What does good journalism looks like?  It brings together facts and human stories while communicating large concepts and small detail. It immerses the reader in a carefully constructed world. Reading it is almost like walking through a room filled with vivid experiences and memories. 

‘I needed to know what happened’: A father’s quest to understand derailment that killed 2 young women in Ellicott City, Jean Marbella, Baltimore Sun

In 2012 two young women lost their lives because of a horrific train derailment in Ellicott City. 
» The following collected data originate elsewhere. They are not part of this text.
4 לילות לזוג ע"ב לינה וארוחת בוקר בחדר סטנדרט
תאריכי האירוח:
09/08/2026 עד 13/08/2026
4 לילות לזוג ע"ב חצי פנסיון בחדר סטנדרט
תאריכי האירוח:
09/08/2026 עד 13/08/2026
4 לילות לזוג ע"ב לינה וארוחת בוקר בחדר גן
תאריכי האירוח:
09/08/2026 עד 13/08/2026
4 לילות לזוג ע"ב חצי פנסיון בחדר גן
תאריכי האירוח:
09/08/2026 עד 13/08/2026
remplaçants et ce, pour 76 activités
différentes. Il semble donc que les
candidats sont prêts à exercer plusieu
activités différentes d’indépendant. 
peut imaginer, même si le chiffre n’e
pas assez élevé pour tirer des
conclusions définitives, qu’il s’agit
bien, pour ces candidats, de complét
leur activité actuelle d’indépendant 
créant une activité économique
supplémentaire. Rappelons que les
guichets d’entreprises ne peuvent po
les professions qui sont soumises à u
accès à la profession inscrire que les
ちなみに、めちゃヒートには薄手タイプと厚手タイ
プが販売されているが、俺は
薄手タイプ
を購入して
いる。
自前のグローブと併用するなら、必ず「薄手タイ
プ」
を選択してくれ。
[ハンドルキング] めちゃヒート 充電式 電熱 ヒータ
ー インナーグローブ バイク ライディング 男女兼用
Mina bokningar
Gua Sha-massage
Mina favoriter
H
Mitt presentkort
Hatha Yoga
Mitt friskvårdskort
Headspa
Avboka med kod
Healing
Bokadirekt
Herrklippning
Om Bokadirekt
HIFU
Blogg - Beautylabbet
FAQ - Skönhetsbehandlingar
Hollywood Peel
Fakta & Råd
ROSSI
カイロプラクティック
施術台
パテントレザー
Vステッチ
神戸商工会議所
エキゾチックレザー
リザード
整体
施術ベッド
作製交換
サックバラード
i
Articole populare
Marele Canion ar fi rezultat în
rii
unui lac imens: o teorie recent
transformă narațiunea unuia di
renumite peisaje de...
Ten years ago, their daughter, Rose Mayr, and her near lifelong friend, Elizabeth Nass, both 19, had sneaked onto the tracks where they cross over Main Street in Ellicott City, dangling their feet over the edge and snapping a photo as they sought to cap the end of summer before heading back to college. Instead, an approaching CSX train loaded with thousands of tons of coal derailed, 21 of its 80 cars jumping the tracks. The avalanche of coal buried and asphyxiated the two friends.

If you have lived in the area long enough to remember this, then you will remember the shock and grief of the community in reaction to this loss. It’s hard to describe. It was an all-consuming event and it filled our local consciousness for a long time. That’s what grief is like, and this was grief on a large scale. It brought one small town to a halt. 

Then time passed. The coal from the derailment was cleared away. Main Street opened again. The town dedicated memorial benches in honor of the two young women. Scholarships were created in their memory. Ever so slowly the event faded from public consciousness. 

The private grief remained.

Today’s article by Jean Marbella is the story of how one of the parents, Mark Mayr, processed that grief. It’s about a determined personal investigation to find the cause of the train derailment that killed his daughter and her friend. Marbella follows Mayr’s journey with care, in a way that gives the reader a sense of his pain and persistence.

Go read it. Think about it. Take the time to sit with what you have learned, and with how it makes you feel. This story gives us an opportunity to pause and remember these young women: Rose Mayr. Elizabeth Nass. It’s a chance to share for just a moment the grief their parents carry and honor the ways they have found to keep on living in the face of loss.

This is good journalism. No, this is excellent journalism. Marbella knows how to do this kind of piece well. It takes time, research, hard work, and the kind of critical thinking that can put all the pieces into place so that a story is both informative and engaging. These days that kind of time is given only for stories like this: a ten year retrospective on a tragedy that dominated headlines in both local, national, and international news. 

Yes, I lament the demise of local news coverage. If you wonder why, read this piece. It begins almost like a poem:

One February day, he climbed onto the rail bed himself, with lengths of string to measure the curvature and tilt of the tracks.